La Providence et la confiance en Dieu par Fr.Garrigou-Lagrange

CHAPITRE V
DIEU, FONDEMENT SUPRÊME DU DEVOIR

La sanction morale

Par là il y a une réponse aux plaintes du juste opprimé et injustement condamné par les hommes. Combien de fois les méchants ou les médiocres triomphent sur la terre, tandis que les âmes les plus droites et les plus hautes, comme une Jeanne d'Arc, sont parfois condamnées. Bien plus Barabbas a été préféré à Jésus, Barabbas a été délivré, et Jésus crucifié. L'injustice, surtout lorsqu'elle est aussi flagrante, ne saurait avoir le dernier mot; il y a une Justice supérieure, dont la voix se fait entendre en notre conscience, et qui doit un jour tout remettre dans l'Ordre. Alors se manifesteront les deux aspects du Souverain Bien, qui a droit à être aimé par-dessus tout (c'est le principe de la Justice), et qui est essentiellement diffusif de lui-même (c'est le principe de la Miséricorde).

Telles sont ces preuves morales de l'existence de Dieu; de nature à convaincre toute âme qui ne cherche pas à étouffer en elle la voix de la conscience, et qui arrive alors sans difficulté à voir quelle est l'origine supérieure de cette voix, qui nous porte au Bien, parce qu'elle vient de Celui qui est le Bien même.

CHAPITRE VI
DE LA NATURE DE DIEU

« Je suis Celui qui suis » Exod., III, 14.

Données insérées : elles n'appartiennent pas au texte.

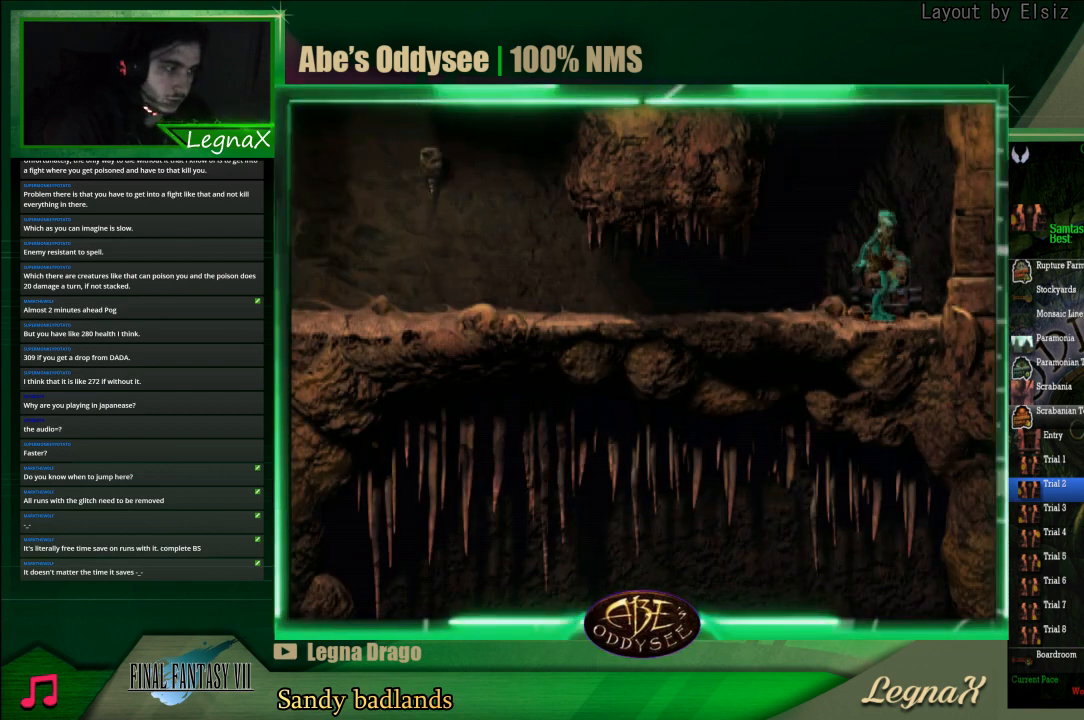
{"buttons": ["R1"], "left_stick": "left", "events": [[400, "CROSS", "up"]]}
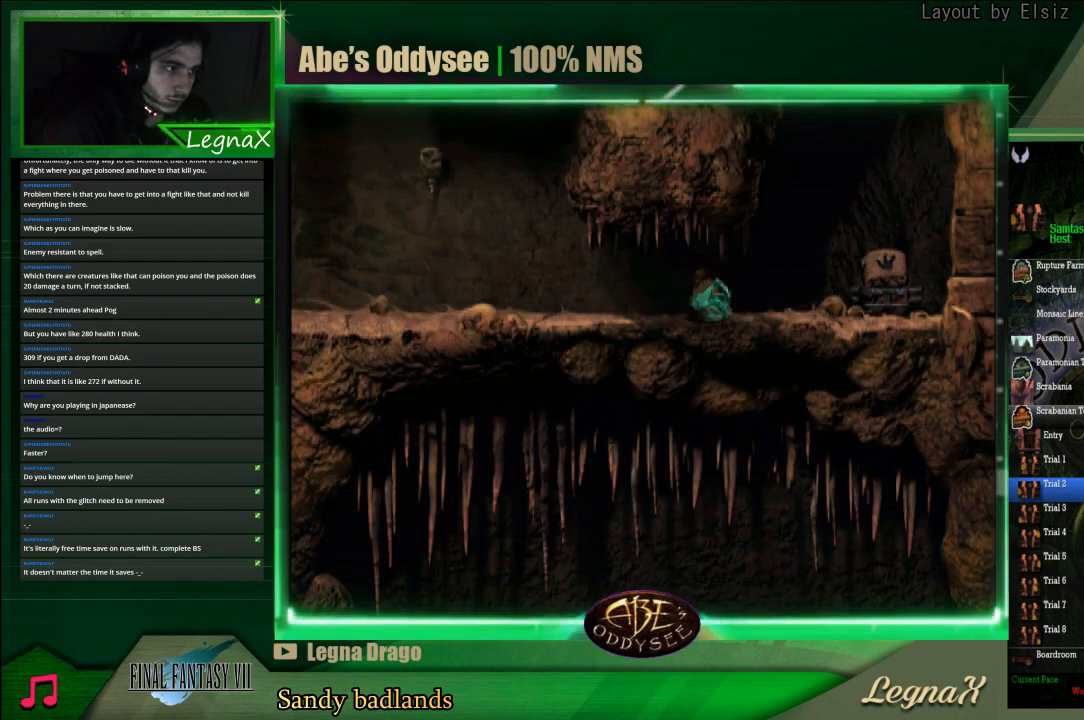
{"buttons": ["R1"], "left_stick": "left", "events": []}
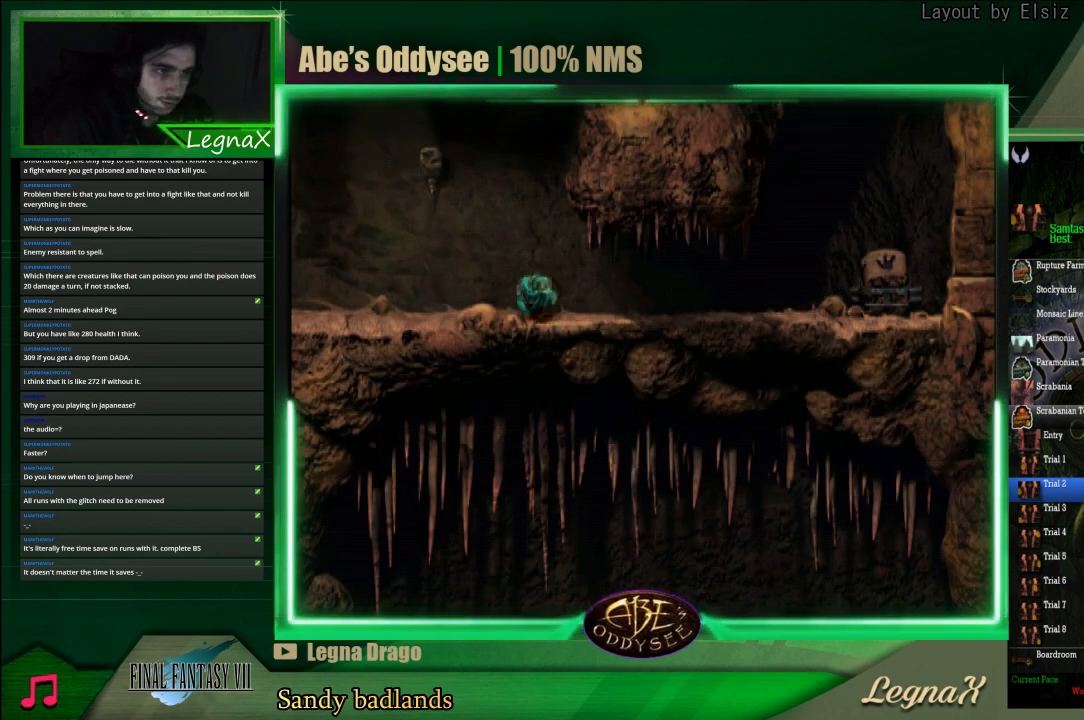
{"buttons": [], "left_stick": "up", "events": [[167, "R1", "up"], [400, "left_stick", "up"]]}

Les preuves classiques de l'existence de Dieu, telles que les expose saint Thomas, montrent, nous l'avons vu, qu'il existe un Premier moteur des esprits et des corps, une cause première des êtres qui arrivent à l'existence, un Être nécessaire dont dépendent les êtres contingents et périssables, un Être suprême, Vérité première et Souverain Bien, une Intelligence ordonnatrice cause de l'ordre de l'univers et qui mérite le nom de Providence.
Ces cinq attributs : Premier moteur, Cause première, etc., sont ceux par lesquels nous concevons Dieu. Nous avons ainsi établi son existence.
Il nous faut maintenant dire ce qu'il est, en d'autres termes qu'est-ce qui constitue formellement sa nature. Nous ne saurions nous faire autrement une juste idée de la Providence.

Le problème

Certes ici-bas nous ne pouvons connaître l'essence divine telle qu'elle est en soi; pour cela il faudrait la voir immédiatement, comme la voient au ciel les bienheureux. Ici-bas nous ne connaissons Dieu que par le reflet de ses perfections dans le miroir des choses créées ; et ces choses, étant très inférieures à lui, ne nous permettent pas de le connaître tel qu'il est en soi. Ainsi que le disait Platon dans l'allégorie de la caverne, nous sommes un peu à l'égard de Dieu, comme des hommes qui n'auraient jamais vu le soleil, mais seulement le reflet de ses rayons dans les choses qu'il éclaire, ou comme des hommes qui n'auraient jamais vu la lumière blanche, mais seulement les sept couleurs de l'arc-en-ciel: violet, indigo, bleu, vert, jaune, orange et rouge. Ces hommes ne pourraient se faire un concept propre de la lumière blanche, ils ne pourraient la concevoir que négativement et relativement comme un foyer lumineux inaccessible. De même nous ne pouvons nous faire un concept propre et positif de la nature divine, par les créatures qui nous montrent seulement à l'état de multiplicité et de division les perfections qui forment en Dieu une unité absolument simple.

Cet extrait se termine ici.